Page excerpt:
....
Voice assistants for the home proliferate

VoiceLabs estimates that 33 million voice-activated devices will be installed in the U.S. by the end of 2017. Amazon (Alexa), Microsoft (Cortana), Google (Google Assistant), and Apple (Siri) are investing heavily in bringing consumers into their own devices’ ecosystem by inventing ingenious ways for lock-in. One way to win customers will be offering exclusive features or specific discounts (e.g., inclusive subscriptions to content channels for a certain time period.

Social Chatbots

Social media-based messaging services in China such as WeChat have established and popular chatbots to aid in daily tasks. Facebook is just beginning to drive integration through the use of adverts which link to chatbots, as well as sponsored adverts in Facebook Messenger. These virtual agents will grow in presence and popularity, streamlining eCommerce activities such as enabling users to book flights and hotels, or to order items directly by speaking with a bot through an app.

But they are moving rapidly from consumer applications to offering assistance business users. A survey of corporate executives found that 32% said voice recognition chatbots are the most used type of AI tech in their workplace. Gartner predicts that chatbots will power 85% of all customer service interactions by the year 2020. Slack, Skype, Oracle, Salesforce, other enterprise messaging and collaboration platforms and numerous startups offer in-house or software-as-a-service functionality, helping employees do their jobs faster and better. Like the smartphone, business users of virtual assistants will eventually want these artificial intelligences to follow them throughout the day—possibly giving rise to Bring Your Own Robot (BYOR) movement.
....
Data:

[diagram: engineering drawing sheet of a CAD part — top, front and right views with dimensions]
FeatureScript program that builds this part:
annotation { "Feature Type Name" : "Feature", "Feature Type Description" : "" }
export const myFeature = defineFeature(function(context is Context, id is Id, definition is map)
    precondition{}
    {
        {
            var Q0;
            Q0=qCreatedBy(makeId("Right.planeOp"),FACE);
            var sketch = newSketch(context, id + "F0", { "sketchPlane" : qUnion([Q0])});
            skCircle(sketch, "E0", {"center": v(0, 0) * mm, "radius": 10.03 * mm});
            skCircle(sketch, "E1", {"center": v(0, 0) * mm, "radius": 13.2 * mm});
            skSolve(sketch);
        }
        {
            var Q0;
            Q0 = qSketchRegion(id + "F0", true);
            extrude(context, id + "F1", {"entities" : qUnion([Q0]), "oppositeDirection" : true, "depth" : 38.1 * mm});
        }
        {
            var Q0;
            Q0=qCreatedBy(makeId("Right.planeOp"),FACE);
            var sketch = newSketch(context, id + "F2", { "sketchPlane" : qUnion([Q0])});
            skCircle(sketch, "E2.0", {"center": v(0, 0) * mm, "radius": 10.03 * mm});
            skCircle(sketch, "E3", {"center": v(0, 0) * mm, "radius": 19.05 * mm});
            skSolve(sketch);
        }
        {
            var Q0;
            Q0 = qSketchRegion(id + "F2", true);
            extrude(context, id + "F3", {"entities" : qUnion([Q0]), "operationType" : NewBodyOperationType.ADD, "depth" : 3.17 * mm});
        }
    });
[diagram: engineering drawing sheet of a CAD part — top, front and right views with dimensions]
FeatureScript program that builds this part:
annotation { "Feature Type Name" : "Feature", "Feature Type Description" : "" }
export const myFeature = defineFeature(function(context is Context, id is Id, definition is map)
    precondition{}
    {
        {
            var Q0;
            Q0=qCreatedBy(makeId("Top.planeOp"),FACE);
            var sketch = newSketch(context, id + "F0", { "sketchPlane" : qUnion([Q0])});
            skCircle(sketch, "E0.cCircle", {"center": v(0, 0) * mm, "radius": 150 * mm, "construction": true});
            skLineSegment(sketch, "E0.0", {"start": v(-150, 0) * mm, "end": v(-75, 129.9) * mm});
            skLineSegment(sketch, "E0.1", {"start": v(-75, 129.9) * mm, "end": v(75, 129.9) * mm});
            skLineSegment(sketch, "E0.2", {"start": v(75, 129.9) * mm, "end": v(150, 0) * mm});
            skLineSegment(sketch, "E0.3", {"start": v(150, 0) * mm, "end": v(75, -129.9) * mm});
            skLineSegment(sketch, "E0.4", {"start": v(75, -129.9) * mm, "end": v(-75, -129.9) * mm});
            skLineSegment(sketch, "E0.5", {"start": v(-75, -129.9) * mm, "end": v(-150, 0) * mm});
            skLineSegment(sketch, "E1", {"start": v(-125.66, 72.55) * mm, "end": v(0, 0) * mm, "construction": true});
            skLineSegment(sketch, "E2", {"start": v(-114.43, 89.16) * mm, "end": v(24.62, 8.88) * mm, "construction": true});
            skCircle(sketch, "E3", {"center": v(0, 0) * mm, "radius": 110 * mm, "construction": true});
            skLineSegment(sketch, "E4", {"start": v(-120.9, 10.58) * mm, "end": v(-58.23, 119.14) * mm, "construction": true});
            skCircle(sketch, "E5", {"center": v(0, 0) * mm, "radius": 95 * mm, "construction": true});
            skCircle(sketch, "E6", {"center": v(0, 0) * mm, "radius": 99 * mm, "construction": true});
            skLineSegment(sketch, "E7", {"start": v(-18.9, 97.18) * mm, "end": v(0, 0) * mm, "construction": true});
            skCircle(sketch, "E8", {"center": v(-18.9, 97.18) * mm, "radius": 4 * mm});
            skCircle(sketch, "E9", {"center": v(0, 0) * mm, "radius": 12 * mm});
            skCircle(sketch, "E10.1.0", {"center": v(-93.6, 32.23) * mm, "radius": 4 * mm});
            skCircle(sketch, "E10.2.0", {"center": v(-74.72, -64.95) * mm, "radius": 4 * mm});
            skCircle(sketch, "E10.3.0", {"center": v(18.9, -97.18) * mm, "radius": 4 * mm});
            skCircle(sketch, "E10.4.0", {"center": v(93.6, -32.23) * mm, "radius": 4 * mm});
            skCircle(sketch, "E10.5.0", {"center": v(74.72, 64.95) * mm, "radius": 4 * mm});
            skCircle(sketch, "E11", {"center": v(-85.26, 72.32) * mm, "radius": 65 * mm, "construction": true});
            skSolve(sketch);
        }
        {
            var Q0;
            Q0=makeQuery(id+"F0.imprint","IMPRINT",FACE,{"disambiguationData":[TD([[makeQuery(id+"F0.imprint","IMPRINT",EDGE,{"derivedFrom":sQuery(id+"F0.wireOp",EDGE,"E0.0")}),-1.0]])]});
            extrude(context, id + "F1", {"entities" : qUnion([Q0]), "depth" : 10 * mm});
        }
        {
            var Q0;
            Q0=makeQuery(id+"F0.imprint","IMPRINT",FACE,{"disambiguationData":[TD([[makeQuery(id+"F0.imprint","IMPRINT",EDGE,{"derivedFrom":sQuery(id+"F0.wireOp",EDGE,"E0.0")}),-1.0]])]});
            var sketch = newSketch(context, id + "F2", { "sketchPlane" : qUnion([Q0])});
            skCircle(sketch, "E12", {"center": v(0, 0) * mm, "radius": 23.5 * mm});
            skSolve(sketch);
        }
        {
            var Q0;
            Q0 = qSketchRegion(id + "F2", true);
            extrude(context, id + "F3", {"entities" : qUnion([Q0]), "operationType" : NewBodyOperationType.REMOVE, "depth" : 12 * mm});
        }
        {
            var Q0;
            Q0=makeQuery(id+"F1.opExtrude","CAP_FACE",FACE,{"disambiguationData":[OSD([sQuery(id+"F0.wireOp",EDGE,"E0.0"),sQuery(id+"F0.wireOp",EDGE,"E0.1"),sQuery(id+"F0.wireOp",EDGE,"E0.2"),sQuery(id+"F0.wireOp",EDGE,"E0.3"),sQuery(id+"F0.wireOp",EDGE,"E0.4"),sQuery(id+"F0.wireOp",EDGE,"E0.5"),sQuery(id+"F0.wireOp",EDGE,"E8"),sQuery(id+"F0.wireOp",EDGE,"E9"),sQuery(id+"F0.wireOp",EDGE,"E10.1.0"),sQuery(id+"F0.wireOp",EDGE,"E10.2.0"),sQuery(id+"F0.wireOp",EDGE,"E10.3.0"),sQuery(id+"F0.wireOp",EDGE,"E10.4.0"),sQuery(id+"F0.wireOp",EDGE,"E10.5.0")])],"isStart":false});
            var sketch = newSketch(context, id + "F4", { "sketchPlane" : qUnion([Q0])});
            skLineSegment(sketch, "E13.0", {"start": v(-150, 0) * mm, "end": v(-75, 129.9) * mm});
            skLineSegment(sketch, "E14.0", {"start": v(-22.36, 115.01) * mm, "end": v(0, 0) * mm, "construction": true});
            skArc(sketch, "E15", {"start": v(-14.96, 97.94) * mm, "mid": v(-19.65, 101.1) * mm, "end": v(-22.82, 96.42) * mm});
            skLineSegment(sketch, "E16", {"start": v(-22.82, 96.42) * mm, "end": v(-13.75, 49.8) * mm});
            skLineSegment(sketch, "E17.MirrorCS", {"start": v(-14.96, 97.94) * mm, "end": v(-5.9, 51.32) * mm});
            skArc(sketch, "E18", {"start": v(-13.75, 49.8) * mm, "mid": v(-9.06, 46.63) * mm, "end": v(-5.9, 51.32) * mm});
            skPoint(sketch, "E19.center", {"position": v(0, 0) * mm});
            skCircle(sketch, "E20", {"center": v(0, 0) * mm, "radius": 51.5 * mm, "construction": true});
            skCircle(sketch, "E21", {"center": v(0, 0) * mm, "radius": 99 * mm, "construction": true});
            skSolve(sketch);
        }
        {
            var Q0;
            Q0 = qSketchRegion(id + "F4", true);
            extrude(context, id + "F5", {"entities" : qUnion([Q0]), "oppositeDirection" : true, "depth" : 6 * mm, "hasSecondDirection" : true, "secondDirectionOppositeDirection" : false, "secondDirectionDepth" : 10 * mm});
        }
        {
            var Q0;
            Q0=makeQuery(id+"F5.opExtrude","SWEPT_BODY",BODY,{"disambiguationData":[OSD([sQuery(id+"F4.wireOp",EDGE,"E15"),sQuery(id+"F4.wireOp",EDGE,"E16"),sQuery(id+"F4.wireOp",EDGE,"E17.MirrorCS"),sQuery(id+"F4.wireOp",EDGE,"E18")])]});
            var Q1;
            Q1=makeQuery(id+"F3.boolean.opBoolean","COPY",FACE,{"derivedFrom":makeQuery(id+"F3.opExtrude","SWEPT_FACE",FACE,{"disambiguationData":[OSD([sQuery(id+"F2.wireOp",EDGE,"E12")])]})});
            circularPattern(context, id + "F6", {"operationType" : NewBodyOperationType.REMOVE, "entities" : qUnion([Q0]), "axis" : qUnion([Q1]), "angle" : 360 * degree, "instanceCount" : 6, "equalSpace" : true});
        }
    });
....
Continue the excerpt on voice assistants and chatbots from its final sentence. The data has nothing to do with the excerpt on voice assistants and chatbots.

AI as extension of enterprise IT

The enterprise use cases that are attracting the most investment today are automated customer service agents, quality management investigation and recommendation systems, diagnosis and treatment systems, and fraud analysis and investigation. The use cases that will experience the fastest revenue growth over the next five years are public safety and emergency response, pharmaceutical research and discovery, diagnosis and treatment systems, supply and logistics, quality management investigation and recommendation systems, and fleet management. The ability to recognize and respond to data flows using algorithms and rule-based logic enables AI applications to automate a broad range of functions across many industries and augment the work employees, making them more productive.

Self-driving grows up

According to McKinsey, self-driving cars will save an estimated 300,000 lives per decade by reducing fatal traffic accidents. This is expected to save $190 billion in annual critical care and triage costs. With Google alone racking up over 1 million miles testing autonomous vehicles, focus will shift from potential benefits to the necessary regulation. Legislators and policymaker will start the long process of designing and implementing the new legislation. 2020 could be the first year to see a marketable autonomous vehicle and society must begin to prepare for that day. We will see more lobbying groups in Washington DC and more vendor and user coalitions forming, to prepare the ground for widespread use.

The many faces and uses of hardware

Alternative hardware platforms such as field-programmable gate arrays (FPGAs), application specific integrated circuits (ASICs), and specialized processor architectures will increasingly compete for attention and investment dollars with Graphics processing units (GPUs), which have been the dominant hardware platform for AI applications, specifically deep learning systems. As AI algorithms change to account for applications like autonomous driving or personalized medicine with dynamic inputs, there is a case for having memory storage on the processor itself. The evolving nature of algorithms and workloads will determine what architecture is best suited for which application.

The emergence of the AI services market

As happened recently with big data and data science, there is emerging opportunity for services related to AI, including vendor selection, implementation, training, application and algorithm development and integration, and consulting. As the skills and experience related to machine learning and AI are in short supply, we will see expansion of the on-demand services provided by cloud vendors.